Вечером рабочие, собравшись на берегу у большого, яркого костра, стали варить ужин. Отблеск костра упал на реку красными и желтыми пятнами, они трепетали на спокойной воде и на стеклах окон рубки парохода, где сидел Фома в углу на диване. Он завесил окна и не зажег огня; слабый свет костра, проникая сквозь занавески, лег на стол, стену и дрожал, становясь то ярче, то ослабевая. Было тихо, только с берега доносились неясные звуки говора, да река чуть слышно плескалась о борта парохода. Фоме казалось, что в темноте, около него, кто-то притаился и подсматривает за ним… Вот — идут по сходням торопливо, тяжелыми шагами, — доски сходень звучно и сердито хлюпают о воду… Фома слышит смех и пониженный голос у двери рубки…

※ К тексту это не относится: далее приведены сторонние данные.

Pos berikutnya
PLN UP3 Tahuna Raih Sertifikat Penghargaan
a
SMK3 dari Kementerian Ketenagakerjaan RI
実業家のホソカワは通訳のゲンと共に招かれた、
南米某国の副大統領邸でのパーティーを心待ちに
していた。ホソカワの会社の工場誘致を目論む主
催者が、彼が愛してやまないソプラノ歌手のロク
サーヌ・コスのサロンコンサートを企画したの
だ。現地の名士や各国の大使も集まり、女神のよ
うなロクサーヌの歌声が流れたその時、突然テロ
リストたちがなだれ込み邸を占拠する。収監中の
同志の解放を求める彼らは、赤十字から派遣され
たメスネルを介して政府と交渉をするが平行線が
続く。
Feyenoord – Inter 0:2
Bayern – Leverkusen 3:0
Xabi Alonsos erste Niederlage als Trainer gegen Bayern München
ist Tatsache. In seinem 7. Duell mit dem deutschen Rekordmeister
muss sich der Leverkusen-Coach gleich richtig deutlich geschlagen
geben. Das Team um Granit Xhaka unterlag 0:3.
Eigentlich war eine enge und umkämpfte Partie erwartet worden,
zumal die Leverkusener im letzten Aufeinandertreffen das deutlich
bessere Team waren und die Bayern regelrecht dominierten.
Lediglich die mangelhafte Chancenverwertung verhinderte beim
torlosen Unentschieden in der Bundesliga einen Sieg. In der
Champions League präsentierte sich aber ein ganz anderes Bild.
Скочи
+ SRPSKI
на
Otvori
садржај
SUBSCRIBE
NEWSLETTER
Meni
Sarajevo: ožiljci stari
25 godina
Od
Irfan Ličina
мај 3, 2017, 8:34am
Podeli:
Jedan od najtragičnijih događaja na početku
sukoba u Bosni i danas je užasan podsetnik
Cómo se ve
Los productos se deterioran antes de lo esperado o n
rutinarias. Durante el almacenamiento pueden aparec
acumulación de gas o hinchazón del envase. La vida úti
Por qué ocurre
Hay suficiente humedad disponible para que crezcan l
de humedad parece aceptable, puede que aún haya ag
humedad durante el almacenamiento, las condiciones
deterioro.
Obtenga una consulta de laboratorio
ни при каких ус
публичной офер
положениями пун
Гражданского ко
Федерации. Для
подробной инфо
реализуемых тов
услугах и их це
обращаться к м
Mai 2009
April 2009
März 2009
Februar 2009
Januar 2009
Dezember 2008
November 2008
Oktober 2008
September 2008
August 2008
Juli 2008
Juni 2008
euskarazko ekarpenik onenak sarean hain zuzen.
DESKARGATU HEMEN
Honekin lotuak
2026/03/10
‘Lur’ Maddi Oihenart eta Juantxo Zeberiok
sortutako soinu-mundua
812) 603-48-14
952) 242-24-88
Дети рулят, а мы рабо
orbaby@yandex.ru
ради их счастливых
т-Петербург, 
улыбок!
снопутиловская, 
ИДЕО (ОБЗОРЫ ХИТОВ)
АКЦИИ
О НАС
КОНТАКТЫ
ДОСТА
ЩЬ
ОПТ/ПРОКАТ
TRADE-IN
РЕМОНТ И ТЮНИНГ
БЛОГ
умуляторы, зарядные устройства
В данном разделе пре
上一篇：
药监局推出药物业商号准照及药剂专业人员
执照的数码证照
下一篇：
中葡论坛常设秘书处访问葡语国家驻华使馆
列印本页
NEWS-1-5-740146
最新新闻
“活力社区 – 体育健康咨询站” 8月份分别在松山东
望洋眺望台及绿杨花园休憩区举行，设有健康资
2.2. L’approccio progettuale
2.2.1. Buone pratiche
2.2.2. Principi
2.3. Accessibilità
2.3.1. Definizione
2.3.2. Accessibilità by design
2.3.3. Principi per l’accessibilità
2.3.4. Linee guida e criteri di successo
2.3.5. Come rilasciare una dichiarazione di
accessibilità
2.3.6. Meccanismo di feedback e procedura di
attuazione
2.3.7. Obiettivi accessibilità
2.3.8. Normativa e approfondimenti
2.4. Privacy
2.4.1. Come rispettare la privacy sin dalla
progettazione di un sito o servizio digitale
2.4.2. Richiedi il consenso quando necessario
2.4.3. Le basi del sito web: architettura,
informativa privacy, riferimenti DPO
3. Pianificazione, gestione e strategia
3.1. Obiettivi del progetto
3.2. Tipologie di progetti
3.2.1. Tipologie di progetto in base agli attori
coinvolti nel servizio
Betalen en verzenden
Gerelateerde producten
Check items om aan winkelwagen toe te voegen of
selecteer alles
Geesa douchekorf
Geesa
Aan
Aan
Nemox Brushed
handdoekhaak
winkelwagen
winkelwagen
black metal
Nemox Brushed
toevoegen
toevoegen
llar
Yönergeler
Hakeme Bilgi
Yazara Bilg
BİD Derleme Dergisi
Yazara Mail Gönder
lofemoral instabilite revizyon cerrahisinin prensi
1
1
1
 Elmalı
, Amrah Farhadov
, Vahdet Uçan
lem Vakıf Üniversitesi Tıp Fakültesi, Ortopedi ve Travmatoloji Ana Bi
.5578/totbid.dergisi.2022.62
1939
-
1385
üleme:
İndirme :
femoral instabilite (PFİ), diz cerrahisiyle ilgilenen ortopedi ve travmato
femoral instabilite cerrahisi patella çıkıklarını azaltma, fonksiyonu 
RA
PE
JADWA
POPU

«Не надо!» — хотел крикнуть Фома.

Он уже встал — но дверь в рубку отворилась, фигура высокой женщины встала на пороге и, бесшумно притворив за собою дверь, негромко проговорила:

— Батюшки, темно как! Есть тут живой-то кто-нибудь?

— Есть… — тихо ответил Фома.

— Ну так, — здравствуйте!..

И женщина осторожно подвинулась вперед.

— Вот я… зажгу огонь! — прерывающимся голосом пообещал Фома и, опустившись на диван, снова прижался в угол.